The learned Judge said a man in family trouble, as prisoner pleaded that he was, had no right to try to find a solution of it in the use of a six-chambered revolver.
The jury found the prisoner guilty of wounding…”
Samuel was sentenced to 8 months hard labourer. I have searched Find My Past’s newspapers and criminal records collection but found no mention of the earlier skirmish with the law, as noted in one of the paper reports. But what drove Sam to pick up a gun?
Had the family fallen on hard times? Is this what drove Samuel to pick up the gun? What had P.C. Baylis done to warrant Sam’s wrath? Was Samuel suffering from a mental illness?
The answers to those questions are most likely lost to time. Happily though, Samuel Livewell Davies can be found on the 1911 census. He was residing with his wife Elizabeth at 20 Lifford Lane, Kings Norton.
A number of family members were residing with Samuel and Elizabeth in 1911, including their daughter Elizabeth Ann and a collection of grand-children. On the face of it this suggests that Samuel had made his peace with his wife and at least some of his children.
Incidentally 20 Lifford Lane would be home to Elizabeth Ann for many years and several photos of the address have been shared on Ancestry. This one, kindly shared by aiconnections with tag line ” Gwen (holding cat) with her mum and siblings” is my favourite:
There is one more report of Samuel in the newspapers and this time it is a much happier report.

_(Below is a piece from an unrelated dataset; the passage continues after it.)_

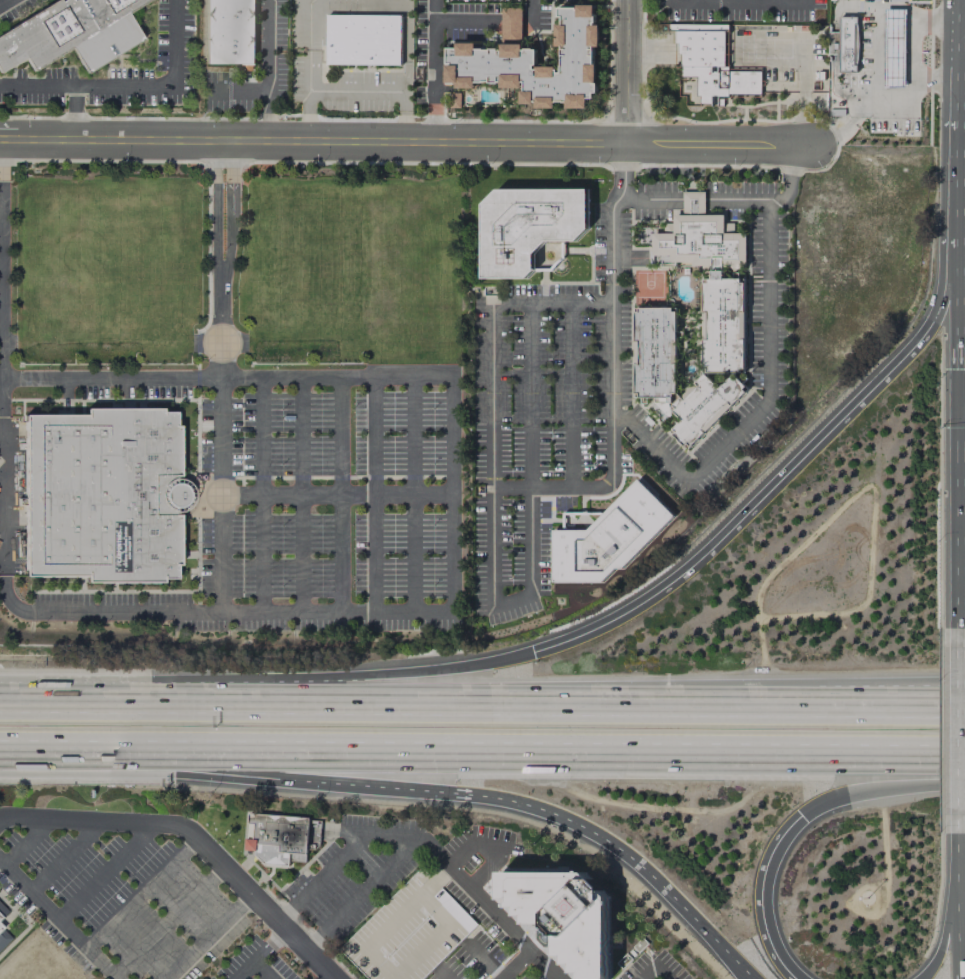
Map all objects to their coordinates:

Birmingham Daily Gazette, 17 August 1912 (“Helped a Constable”, Page 8, Column 2, retrieved from www.findmypast.co.uk):
“Presentation to a Stirchley man- An interesting event took place last evening at Stirchley Police Station, when Samuel Davis, of 20 Lifford-lane, Stirchley, was presented with the sum of 15s in recognition of his service to the police in helping to effect the arrest of a man whom an officer was attempting to take into custody.
On the evening of July 30, Constable Anker (168B) had occasion to arrest man named George Boston, of 8 Lifford-lane, who became very violent, kicked the constable, threw him to the ground, and doubtless would have made good his escape but for the timely arrival of Mr. Davis, who though an elderly man, helped the officer to secure his prisoner and get him to the station. In the struggle, however, Mr Davies was himself badly kicked about the body and lost his eye-glasses. It was in order to recompense him for this loss that the men decided to make the above presentation.

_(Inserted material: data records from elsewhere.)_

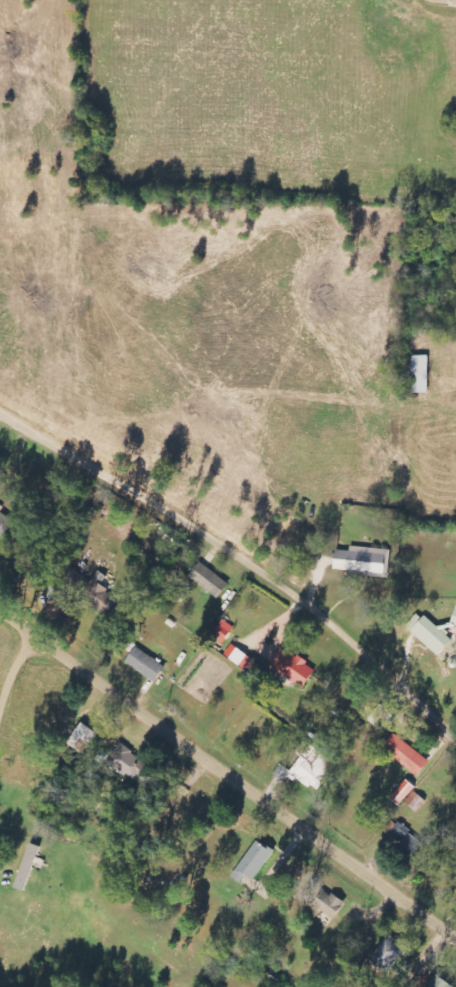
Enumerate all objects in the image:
building: (419, 375)
building: (4, 523)
road: (238, 558)
building: (364, 562)
building: (163, 576)
building: (209, 580)
building: (100, 596)
building: (454, 620)
building: (223, 633)
building: (433, 636)
building: (236, 655)
building: (146, 665)
building: (293, 668)
road: (19, 692)
building: (83, 739)
building: (406, 755)
building: (129, 763)
building: (310, 768)
road: (228, 773)
building: (403, 793)
building: (414, 800)
building: (406, 839)
building: (254, 862)
building: (28, 867)
building: (330, 905)
building: (388, 955)
building: (440, 983)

Superintendent Boulton, in handing the gift to Mr. Davis, spoke in high terms of the bravery he had displayed though he had attained an age at which many men would have shrunk from doing what he had done.
Mr Davis suitably responded, and the officers, nearly the whole of whom were present, gave him three hearty cheers.”
I am pleased that Samuel seems to have stayed out of any further trouble, and in fact showed himself to be a man capable of bravery. It just goes to show that our ancestors, just like us, are multi-faceted and complex. They can’t always be boxed into “good” or “bad” categories – and sometimes their behaviour is simply mystifying!
Samuel most likely died in 1919. Ordering his death certificate is on my to do list – along with continuing to search for his “missing” children and verifying whether he really was the tallest copper in Wales!